The rule of thumb is to use at least 10 trials for one hyperparameter. So the total number of trials should be at least 10 * num_hyperparameters. If you are using the default search space, see the table for the number of hyperparameters tuned by default.
What if I don’t see performance improvements by using hyperparameter tuning?
First make sure you follow the instructions for a fair comparison. If you still don’t see performance improvements, it means the default hyperparameters may already work well for you. You may want to focus on feature engineering or try other model types before another round of hyperparameter tuning.
What if I want to continue tuning a model?
You can just train a new hyperparameter tuning model with the same search space. The built-in transfer learning will help to continue tuning based on your previously tuned models.
Do I need to retrain the model with all data and the optimal hyperparameters?

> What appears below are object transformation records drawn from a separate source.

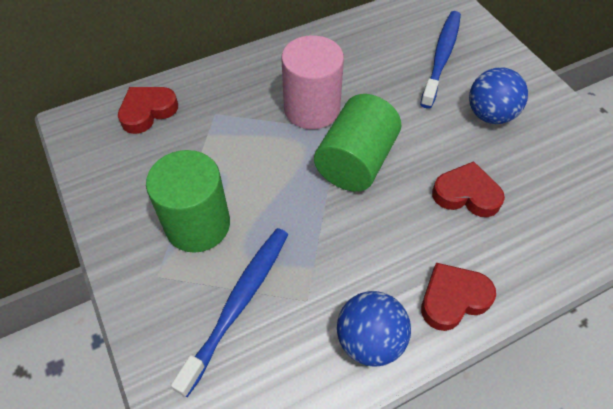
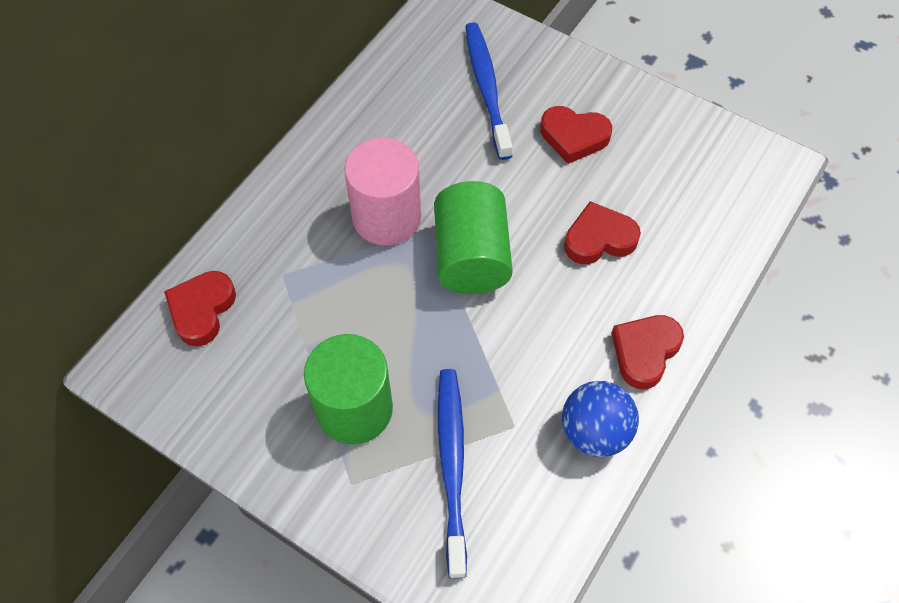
camera: 30 degrees left, 5 degrees up
(490, 115) = (574, 137): blue ball -> red heart

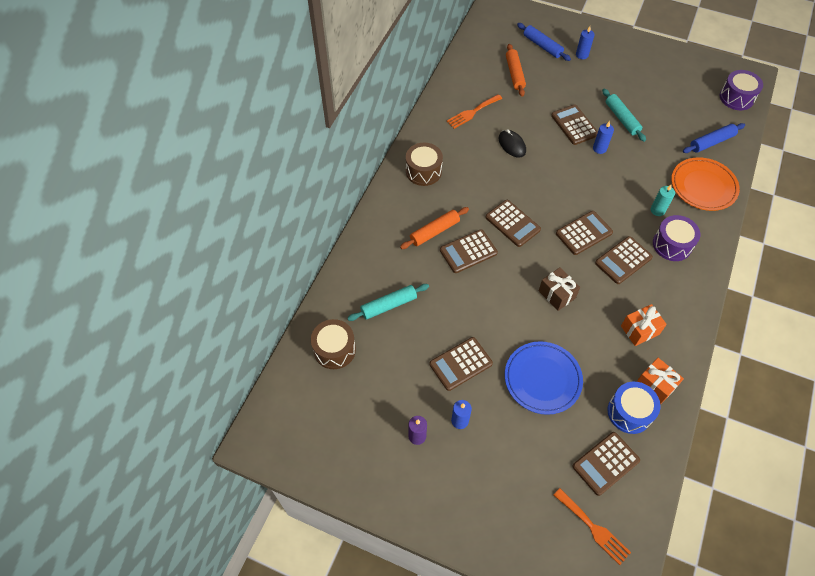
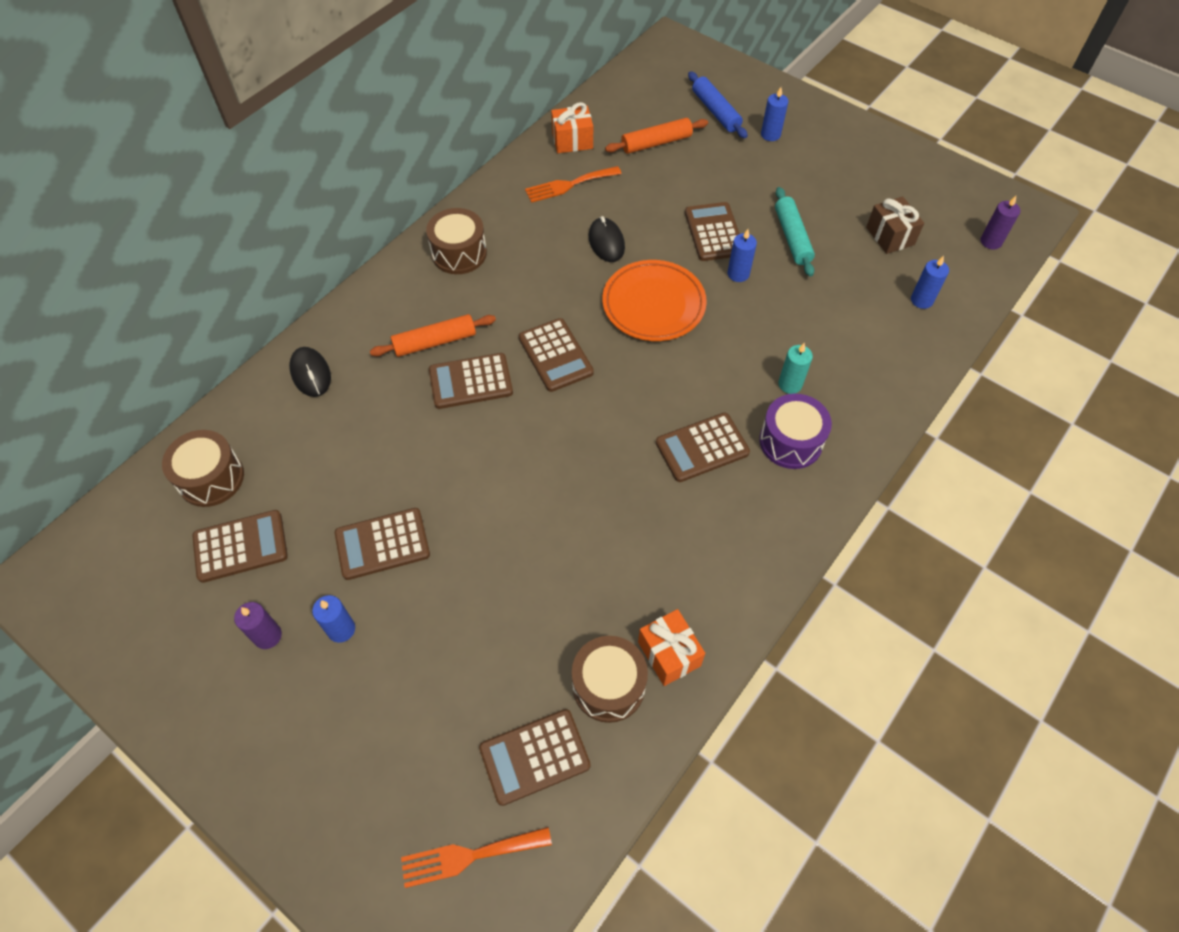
camera: 15 degrees right, 0 degrees up
(366, 269) = (310, 373): none -> black mouse
(389, 305) = (318, 433): turquoise rolling pin -> none
(514, 74) = (656, 143): orange rolling pin -> orange rolling pin turned 60 degrees clockwise
(542, 379) = (495, 598): blue plate -> none
(557, 294) = (575, 475): brown gift -> brown gift (890, 236)
(583, 233) = (658, 393): brown calculator -> brown calculator (240, 546)
(593, 528) = (469, 856): orange fork -> orange fork turned 105 degrees clockwise
(629, 412) = (608, 685): blue drum -> brown drum
(640, 330) = (681, 561): orange gift -> orange gift (572, 141)
(703, 186) = (879, 364): orange plate -> orange plate (653, 304)
(711, 142) = (921, 300): blue rolling pin -> blue candle
(736, 97) = (991, 241): purple drum -> purple candle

It depends on various factors:
KMEANS
: We already use all data as the training data. So no need to retrain the model.MATRIX_FACTORIZATION
: You can retrain the model with the selected hyperparameters and all input data for a better coverage of users and items.Other model types: In most cases you don’t. We already keep 80% data as the training data during the default random data split. But you can still retrain the model with more training data and the selected hyperparameters if your data is small. Please note that leaving little eval data for early stop may worsen overfitting.
Why aren't there training and evaluation results in the Google Cloud console?
- Confirm the Enable Editor Tabs option is enabled in the Google Cloud console.